**TASK TO CARRY OUT**:
Copy every line of the records below, character for character.

(Data excerpts)
++++++++++

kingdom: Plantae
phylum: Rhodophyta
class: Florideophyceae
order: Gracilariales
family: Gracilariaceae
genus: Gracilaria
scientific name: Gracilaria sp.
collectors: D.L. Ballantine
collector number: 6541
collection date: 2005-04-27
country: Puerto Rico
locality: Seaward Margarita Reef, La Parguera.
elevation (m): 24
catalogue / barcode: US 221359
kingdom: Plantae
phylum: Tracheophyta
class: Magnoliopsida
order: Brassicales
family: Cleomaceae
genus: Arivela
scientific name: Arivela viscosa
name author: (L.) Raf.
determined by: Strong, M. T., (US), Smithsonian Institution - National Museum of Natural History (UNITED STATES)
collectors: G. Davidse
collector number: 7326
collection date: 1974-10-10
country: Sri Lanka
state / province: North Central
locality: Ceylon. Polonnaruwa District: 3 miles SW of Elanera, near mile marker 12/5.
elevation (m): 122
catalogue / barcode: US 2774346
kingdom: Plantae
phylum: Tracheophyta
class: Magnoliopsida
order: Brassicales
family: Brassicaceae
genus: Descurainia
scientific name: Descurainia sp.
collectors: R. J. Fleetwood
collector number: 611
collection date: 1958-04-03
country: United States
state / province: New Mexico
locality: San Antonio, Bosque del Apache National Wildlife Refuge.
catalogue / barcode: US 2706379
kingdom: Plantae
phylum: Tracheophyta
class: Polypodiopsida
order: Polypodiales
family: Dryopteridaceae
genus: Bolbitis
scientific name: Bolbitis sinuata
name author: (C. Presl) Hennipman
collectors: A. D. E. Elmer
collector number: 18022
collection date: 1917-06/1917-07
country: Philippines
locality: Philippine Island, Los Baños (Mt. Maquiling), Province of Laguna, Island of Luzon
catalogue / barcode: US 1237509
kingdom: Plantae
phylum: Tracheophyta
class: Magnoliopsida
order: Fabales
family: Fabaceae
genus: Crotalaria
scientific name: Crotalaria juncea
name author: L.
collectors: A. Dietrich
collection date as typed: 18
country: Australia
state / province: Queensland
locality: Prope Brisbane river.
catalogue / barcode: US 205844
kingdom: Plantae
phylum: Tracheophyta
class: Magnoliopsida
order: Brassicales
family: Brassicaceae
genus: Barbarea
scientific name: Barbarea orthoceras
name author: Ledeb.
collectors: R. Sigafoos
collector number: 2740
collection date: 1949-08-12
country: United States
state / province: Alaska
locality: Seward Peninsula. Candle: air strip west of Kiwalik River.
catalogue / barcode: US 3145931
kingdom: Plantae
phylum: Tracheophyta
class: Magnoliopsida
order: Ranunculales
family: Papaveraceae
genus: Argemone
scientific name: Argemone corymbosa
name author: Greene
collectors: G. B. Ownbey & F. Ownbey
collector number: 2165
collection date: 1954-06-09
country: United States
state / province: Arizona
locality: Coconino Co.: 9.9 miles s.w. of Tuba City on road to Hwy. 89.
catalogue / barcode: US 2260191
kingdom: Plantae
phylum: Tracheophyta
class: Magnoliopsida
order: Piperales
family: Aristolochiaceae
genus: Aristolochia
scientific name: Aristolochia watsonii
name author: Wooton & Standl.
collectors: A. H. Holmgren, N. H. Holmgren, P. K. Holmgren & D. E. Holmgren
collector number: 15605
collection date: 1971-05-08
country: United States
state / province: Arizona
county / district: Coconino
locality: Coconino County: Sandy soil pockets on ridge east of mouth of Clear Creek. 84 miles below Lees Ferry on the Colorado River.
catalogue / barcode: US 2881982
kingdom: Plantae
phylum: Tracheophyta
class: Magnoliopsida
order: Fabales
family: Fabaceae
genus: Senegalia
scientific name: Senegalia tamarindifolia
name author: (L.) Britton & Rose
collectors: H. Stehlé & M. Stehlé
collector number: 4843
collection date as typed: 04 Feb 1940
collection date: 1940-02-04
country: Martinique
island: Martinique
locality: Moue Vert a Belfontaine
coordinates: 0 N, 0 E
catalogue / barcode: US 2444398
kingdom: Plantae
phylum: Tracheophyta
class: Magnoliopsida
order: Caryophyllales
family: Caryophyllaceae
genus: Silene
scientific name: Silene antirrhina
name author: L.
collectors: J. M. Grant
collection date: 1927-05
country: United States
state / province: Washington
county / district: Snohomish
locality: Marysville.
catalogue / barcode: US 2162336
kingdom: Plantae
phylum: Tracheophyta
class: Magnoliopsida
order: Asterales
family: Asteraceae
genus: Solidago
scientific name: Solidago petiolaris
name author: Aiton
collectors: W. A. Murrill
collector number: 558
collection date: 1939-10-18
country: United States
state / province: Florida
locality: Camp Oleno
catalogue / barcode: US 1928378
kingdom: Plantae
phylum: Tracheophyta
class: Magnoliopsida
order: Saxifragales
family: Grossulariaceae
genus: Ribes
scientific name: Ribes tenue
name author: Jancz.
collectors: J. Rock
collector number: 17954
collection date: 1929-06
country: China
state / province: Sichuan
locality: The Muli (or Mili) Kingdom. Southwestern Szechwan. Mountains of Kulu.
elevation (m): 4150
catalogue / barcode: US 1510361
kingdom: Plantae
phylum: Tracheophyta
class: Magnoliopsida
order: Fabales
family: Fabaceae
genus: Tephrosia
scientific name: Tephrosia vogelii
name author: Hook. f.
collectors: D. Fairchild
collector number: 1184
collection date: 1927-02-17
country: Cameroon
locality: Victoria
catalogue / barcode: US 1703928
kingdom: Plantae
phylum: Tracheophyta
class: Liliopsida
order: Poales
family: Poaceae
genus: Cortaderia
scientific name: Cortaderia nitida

++++++++++

**COMPLETE RESPONSE**:
kingdom: Plantae
phylum: Rhodophyta
class: Florideophyceae
order: Gracilariales
family: Gracilariaceae
genus: Gracilaria
scientific name: Gracilaria sp.
collectors: D.L. Ballantine
collector number: 6541
collection date: 2005-04-27
country: Puerto Rico
locality: Seaward Margarita Reef, La Parguera.
elevation (m): 24
catalogue / barcode: US 221359
kingdom: Plantae
phylum: Tracheophyta
class: Magnoliopsida
order: Brassicales
family: Cleomaceae
genus: Arivela
scientific name: Arivela viscosa
name author: (L.) Raf.
determined by: Strong, M. T., (US), Smithsonian Institution - National Museum of Natural History (UNITED STATES)
collectors: G. Davidse
collector number: 7326
collection date: 1974-10-10
country: Sri Lanka
state / province: North Central
locality: Ceylon. Polonnaruwa District: 3 miles SW of Elanera, near mile marker 12/5.
elevation (m): 122
catalogue / barcode: US 2774346
kingdom: Plantae
phylum: Tracheophyta
class: Magnoliopsida
order: Brassicales
family: Brassicaceae
genus: Descurainia
scientific name: Descurainia sp.
collectors: R. J. Fleetwood
collector number: 611
collection date: 1958-04-03
country: United States
state / province: New Mexico
locality: San Antonio, Bosque del Apache National Wildlife Refuge.
catalogue / barcode: US 2706379
kingdom: Plantae
phylum: Tracheophyta
class: Polypodiopsida
order: Polypodiales
family: Dryopteridaceae
genus: Bolbitis
scientific name: Bolbitis sinuata
name author: (C. Presl) Hennipman
collectors: A. D. E. Elmer
collector number: 18022
collection date: 1917-06/1917-07
country: Philippines
locality: Philippine Island, Los Baños (Mt. Maquiling), Province of Laguna, Island of Luzon
catalogue / barcode: US 1237509
kingdom: Plantae
phylum: Tracheophyta
class: Magnoliopsida
order: Fabales
family: Fabaceae
genus: Crotalaria
scientific name: Crotalaria juncea
name author: L.
collectors: A. Dietrich
collection date as typed: 18
country: Australia
state / province: Queensland
locality: Prope Brisbane river.
catalogue / barcode: US 205844
kingdom: Plantae
phylum: Tracheophyta
class: Magnoliopsida
order: Brassicales
family: Brassicaceae
genus: Barbarea
scientific name: Barbarea orthoceras
name author: Ledeb.
collectors: R. Sigafoos
collector number: 2740
collection date: 1949-08-12
country: United States
state / province: Alaska
locality: Seward Peninsula. Candle: air strip west of Kiwalik River.
catalogue / barcode: US 3145931
kingdom: Plantae
phylum: Tracheophyta
class: Magnoliopsida
order: Ranunculales
family: Papaveraceae
genus: Argemone
scientific name: Argemone corymbosa
name author: Greene
collectors: G. B. Ownbey & F. Ownbey
collector number: 2165
collection date: 1954-06-09
country: United States
state / province: Arizona
locality: Coconino Co.: 9.9 miles s.w. of Tuba City on road to Hwy. 89.
catalogue / barcode: US 2260191
kingdom: Plantae
phylum: Tracheophyta
class: Magnoliopsida
order: Piperales
family: Aristolochiaceae
genus: Aristolochia
scientific name: Aristolochia watsonii
name author: Wooton & Standl.
collectors: A. H. Holmgren, N. H. Holmgren, P. K. Holmgren & D. E. Holmgren
collector number: 15605
collection date: 1971-05-08
country: United States
state / province: Arizona
county / district: Coconino
locality: Coconino County: Sandy soil pockets on ridge east of mouth of Clear Creek. 84 miles below Lees Ferry on the Colorado River.
catalogue / barcode: US 2881982
kingdom: Plantae
phylum: Tracheophyta
class: Magnoliopsida
order: Fabales
family: Fabaceae
genus: Senegalia
scientific name: Senegalia tamarindifolia
name author: (L.) Britton & Rose
collectors: H. Stehlé & M. Stehlé
collector number: 4843
collection date as typed: 04 Feb 1940
collection date: 1940-02-04
country: Martinique
island: Martinique
locality: Moue Vert a Belfontaine
coordinates: 0 N, 0 E
catalogue / barcode: US 2444398
kingdom: Plantae
phylum: Tracheophyta
class: Magnoliopsida
order: Caryophyllales
family: Caryophyllaceae
genus: Silene
scientific name: Silene antirrhina
name author: L.
collectors: J. M. Grant
collection date: 1927-05
country: United States
state / province: Washington
county / district: Snohomish
locality: Marysville.
catalogue / barcode: US 2162336
kingdom: Plantae
phylum: Tracheophyta
class: Magnoliopsida
order: Asterales
family: Asteraceae
genus: Solidago
scientific name: Solidago petiolaris
name author: Aiton
collectors: W. A. Murrill
collector number: 558
collection date: 1939-10-18
country: United States
state / province: Florida
locality: Camp Oleno
catalogue / barcode: US 1928378
kingdom: Plantae
phylum: Tracheophyta
class: Magnoliopsida
order: Saxifragales
family: Grossulariaceae
genus: Ribes
scientific name: Ribes tenue
name author: Jancz.
collectors: J. Rock
collector number: 17954
collection date: 1929-06
country: China
state / province: Sichuan
locality: The Muli (or Mili) Kingdom. Southwestern Szechwan. Mountains of Kulu.
elevation (m): 4150
catalogue / barcode: US 1510361
kingdom: Plantae
phylum: Tracheophyta
class: Magnoliopsida
order: Fabales
family: Fabaceae
genus: Tephrosia
scientific name: Tephrosia vogelii
name author: Hook. f.
collectors: D. Fairchild
collector number: 1184
collection date: 1927-02-17
country: Cameroon
locality: Victoria
catalogue / barcode: US 1703928
kingdom: Plantae
phylum: Tracheophyta
class: Liliopsida
order: Poales
family: Poaceae
genus: Cortaderia
scientific name: Cortaderia nitida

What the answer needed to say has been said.